Philomena Garvey

Philomena Garvey (26 April 1926 – 5 May 2009) was an Irish amateur golfer, the daughter of James and Kathleen Garvey (née Owens). She was born in the village of Baltray, which is on the north shore of the Boyne estuary approximately four miles from the historic town of Drogheda.


In 1946, at age 20, Philomena Garvey won the first of fifteen Irish Ladies Amateur Golf Championships. She represented Ireland at the Home Internationals, eighteen times, every year from 1947 until 1969, except 1955 when she withdrew through injury and from 1964 to 1967 when as a professional she was ineligible to play. In 1964 she became Ireland's first female professional golfer but eventually had her amateur status re-instated in 1968.

On the 27 June 1957 she won the British Ladies Amateur at Gleneagles and was finalist on four other occasions; 1946 (Hunstanton),1953 (Royal Portcawl), 1960 (Harlech) and 1963 (Royal County Down). She won the Worplesdon mixed foursomes in 1955 partnered with Philip Scrutton at her first and only attempt.

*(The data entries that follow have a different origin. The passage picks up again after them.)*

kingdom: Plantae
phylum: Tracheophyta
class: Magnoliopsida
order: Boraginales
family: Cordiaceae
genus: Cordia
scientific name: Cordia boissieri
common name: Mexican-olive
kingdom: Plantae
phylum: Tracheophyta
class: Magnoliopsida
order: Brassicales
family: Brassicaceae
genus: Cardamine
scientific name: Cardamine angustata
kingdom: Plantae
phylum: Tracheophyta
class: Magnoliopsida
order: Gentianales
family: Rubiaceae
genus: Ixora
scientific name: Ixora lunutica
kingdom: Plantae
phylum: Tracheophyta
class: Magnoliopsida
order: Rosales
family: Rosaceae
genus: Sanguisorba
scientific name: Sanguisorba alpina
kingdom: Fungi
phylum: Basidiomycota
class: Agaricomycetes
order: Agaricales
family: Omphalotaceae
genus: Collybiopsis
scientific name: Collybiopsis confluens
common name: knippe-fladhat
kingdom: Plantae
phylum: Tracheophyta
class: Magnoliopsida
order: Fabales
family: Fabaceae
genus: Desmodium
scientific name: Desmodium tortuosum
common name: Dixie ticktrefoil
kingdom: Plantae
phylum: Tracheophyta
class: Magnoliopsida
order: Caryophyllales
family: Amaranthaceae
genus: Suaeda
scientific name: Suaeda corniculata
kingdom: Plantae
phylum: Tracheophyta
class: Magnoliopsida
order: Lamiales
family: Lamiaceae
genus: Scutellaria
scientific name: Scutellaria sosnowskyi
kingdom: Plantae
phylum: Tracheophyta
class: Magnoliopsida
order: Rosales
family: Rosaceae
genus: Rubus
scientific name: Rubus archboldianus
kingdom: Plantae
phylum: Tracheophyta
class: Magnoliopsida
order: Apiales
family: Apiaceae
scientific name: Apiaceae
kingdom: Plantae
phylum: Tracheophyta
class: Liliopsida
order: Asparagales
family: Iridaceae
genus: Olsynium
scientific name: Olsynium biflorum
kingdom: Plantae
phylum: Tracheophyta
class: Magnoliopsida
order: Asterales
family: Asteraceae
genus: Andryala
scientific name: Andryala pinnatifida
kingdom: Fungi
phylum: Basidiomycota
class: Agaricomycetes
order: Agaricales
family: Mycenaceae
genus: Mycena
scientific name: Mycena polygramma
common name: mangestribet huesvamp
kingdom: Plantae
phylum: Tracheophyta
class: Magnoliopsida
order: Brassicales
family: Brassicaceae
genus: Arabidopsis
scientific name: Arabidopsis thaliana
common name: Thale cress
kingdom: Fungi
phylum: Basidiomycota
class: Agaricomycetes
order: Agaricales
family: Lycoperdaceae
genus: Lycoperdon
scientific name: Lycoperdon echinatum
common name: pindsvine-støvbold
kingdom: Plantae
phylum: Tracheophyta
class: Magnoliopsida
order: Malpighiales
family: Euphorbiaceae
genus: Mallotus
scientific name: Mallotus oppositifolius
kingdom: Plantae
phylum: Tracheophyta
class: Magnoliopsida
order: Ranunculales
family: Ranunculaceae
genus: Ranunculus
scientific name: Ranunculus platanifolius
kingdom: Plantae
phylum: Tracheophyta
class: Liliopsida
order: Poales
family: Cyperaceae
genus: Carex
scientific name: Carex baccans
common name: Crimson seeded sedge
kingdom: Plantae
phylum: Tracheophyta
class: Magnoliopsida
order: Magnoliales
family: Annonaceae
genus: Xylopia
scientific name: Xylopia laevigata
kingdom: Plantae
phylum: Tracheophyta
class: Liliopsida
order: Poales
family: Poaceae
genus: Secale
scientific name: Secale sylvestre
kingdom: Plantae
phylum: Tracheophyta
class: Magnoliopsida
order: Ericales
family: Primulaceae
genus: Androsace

Garvey was selected seven times for Great Britain and Ireland to compete for the biennial Curtis Cup team event between 1948 and 1960 during which she was on the winning side on two occasions, in 1952 and 1956. In 1958 she withdrew from the event in protest against the Union Jack, the national flag of the United Kingdom, being the sole emblem on the team sweaters. The emblem was thereafter changed for the 1960 event.[1] In 1951, Garvey was selected as part of a six-person European team to compete for the Weathervane international trophy against a U.S. professional side at Sunningdale during which Babe Zaharias narrowly defeated her.

Garvey's final victory in her national championship came at Royal Portrush in 1970 after which she announced her retirement from international golf. She lived and worked in Dublin for most of her life. She died on the 5 May 2009 due to old age.[2]